__Problems to work on__
1. In the book review, how old was Gina when she married Camden, Duke of Girton?
2. Continue the book review from where it stops.

Romance Convention Checklist:

2 Virgin Wives

1 Slutty Best Friend

1 Lacklustre (and Virginal!) Romantic Rival

1 Secondary Romance Between Aforementioned Slutty Best Friend and Rival

1 Curvy Character with Self-Esteem Issues

1 Secret Illegitimate Sibling

1 Blackmail Letter

2 Duplicitous Solicitors

3 Marital Reconciliations

1 Unfortunate Death

1 Bout of Hot Tub Sex, er, I mean Plunge Bath Sex

The Word: This is my second Eloisa James book - my first was Duchess by Night. While the stories are fundamentally different, the two novels do share some significant similarities - both have a large cast of (often unhappily married) characters and the majority of events take place at a large, riotous house party.

Gina, Duchess of Girton, is attending the party with her friends Esme and Carola. All three are married in theory but not in practice. Esme's husband is very publically in love with his mistress, Carola split with her husband after a disastrous wedding night and has since been too embarassed to attempt a reconciliation, and Gina's husband left for Greece without consummating the marriage the day after their wedding.

This, in case you haven't guessed, is a good thing: Gina was all of eleven when she and Camden, Duke of Girton, were married. While raised by her father and his wife, she is actually the product of an adulterous union with a scandalous French countess. When her family was threatened with a blackmailer, her adoptive mother and Camden's father arranged a quickie marriage between the two to protect Gina's reputation in society.

__Information__
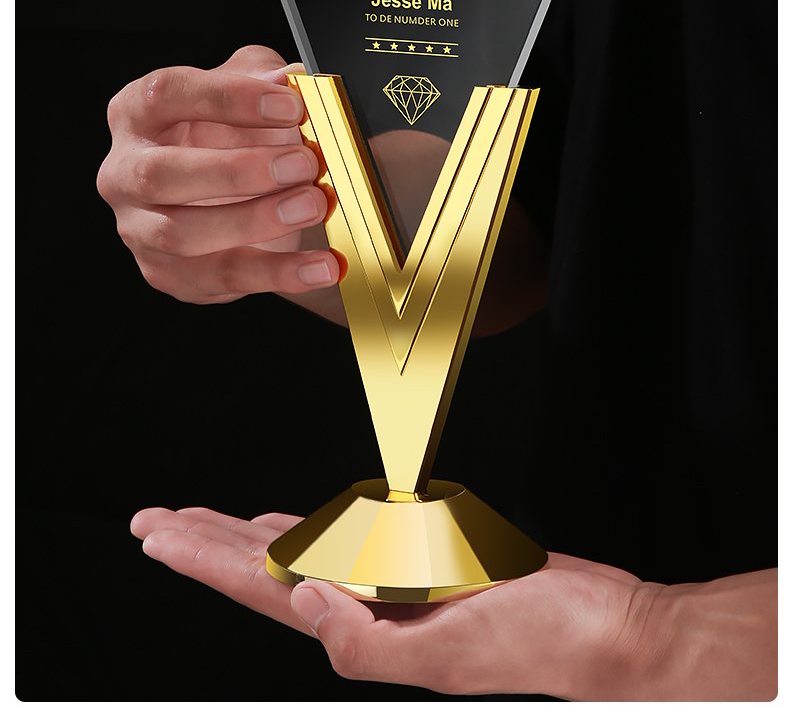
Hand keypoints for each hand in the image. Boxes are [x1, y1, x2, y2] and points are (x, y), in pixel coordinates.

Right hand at [97, 45, 341, 306]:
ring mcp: (140, 229)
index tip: (291, 104)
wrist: (239, 199)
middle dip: (239, 170)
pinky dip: (280, 274)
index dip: (229, 98)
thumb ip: (270, 76)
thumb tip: (295, 78)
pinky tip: (322, 266)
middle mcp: (125, 172)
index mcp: (138, 113)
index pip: (167, 95)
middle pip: (161, 173)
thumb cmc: (235, 136)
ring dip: (256, 220)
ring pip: (182, 234)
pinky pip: (224, 278)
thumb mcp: (252, 92)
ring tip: (314, 205)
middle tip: (305, 163)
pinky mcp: (170, 274)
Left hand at [130, 506, 646, 697]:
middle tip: (152, 520)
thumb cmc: (536, 639)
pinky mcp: (420, 562)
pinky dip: (305, 529)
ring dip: (244, 536)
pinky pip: (345, 539)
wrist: (599, 628)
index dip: (203, 559)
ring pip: (298, 552)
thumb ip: (364, 641)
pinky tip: (284, 527)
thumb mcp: (446, 654)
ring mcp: (390, 586)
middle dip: (204, 543)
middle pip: (264, 571)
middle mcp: (365, 607)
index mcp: (362, 628)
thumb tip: (300, 599)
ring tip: (199, 522)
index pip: (262, 589)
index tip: (157, 532)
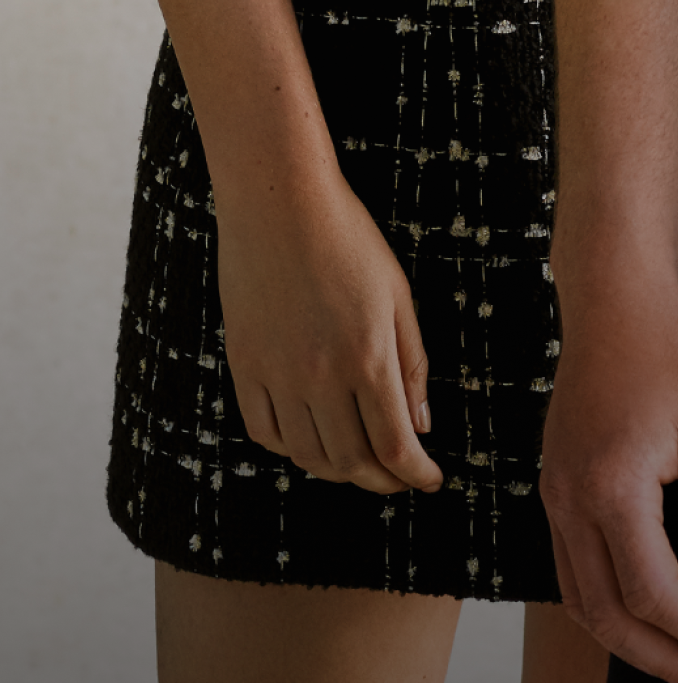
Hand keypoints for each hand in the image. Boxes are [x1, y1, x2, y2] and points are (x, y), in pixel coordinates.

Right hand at [216, 164, 442, 496]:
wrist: (279, 202)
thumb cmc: (348, 239)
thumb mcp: (398, 295)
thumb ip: (412, 365)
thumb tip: (420, 427)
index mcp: (368, 358)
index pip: (395, 447)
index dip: (415, 474)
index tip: (429, 481)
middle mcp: (321, 377)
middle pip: (352, 461)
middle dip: (383, 481)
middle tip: (399, 479)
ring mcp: (277, 375)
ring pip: (308, 456)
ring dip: (339, 471)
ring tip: (360, 463)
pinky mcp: (243, 366)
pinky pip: (265, 433)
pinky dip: (291, 449)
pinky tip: (310, 440)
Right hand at [540, 276, 677, 682]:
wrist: (615, 297)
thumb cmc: (669, 348)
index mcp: (611, 487)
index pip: (652, 594)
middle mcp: (570, 500)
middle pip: (607, 615)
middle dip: (663, 659)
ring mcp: (555, 493)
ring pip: (580, 600)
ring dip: (630, 642)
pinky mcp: (555, 483)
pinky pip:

__Per-task answers__
1. She was eleven.

2.
Few people know the truth of Gina's heritage, and her soon-to-be fiance, the Marquess of Bonnington, is one of them. Gina respects him for his steadfastness, loyalty, and impeccable manners. While their relationship at the moment is strained thanks to the Marquess' rigid adherence to the laws of propriety (read: he disdains showing affection or passion because it is indecent, and doesn't bother to hide his rabid dislike of Gina's scandalous friend Esme), she knows he promises a better marriage than the one she's had with Camden for the last twelve years. Which is why she's written to Camden to request an annulment.

Camden, since running away from home at eighteen, has led a thoroughly enjoyable and easy life as a sculptor in Greece. He bathes in the Meditterranean, makes a living by sculpting naked women out of pink marble, and, aside from exchanging some letters with Gina, has taken absolutely no responsibility for his wife or his estate. That's what estate managers and solicitors are for! While he's perfectly amenable to an annulment, his family solicitor urges him to wrinkle out the details in person, the better to spare Gina's reputation.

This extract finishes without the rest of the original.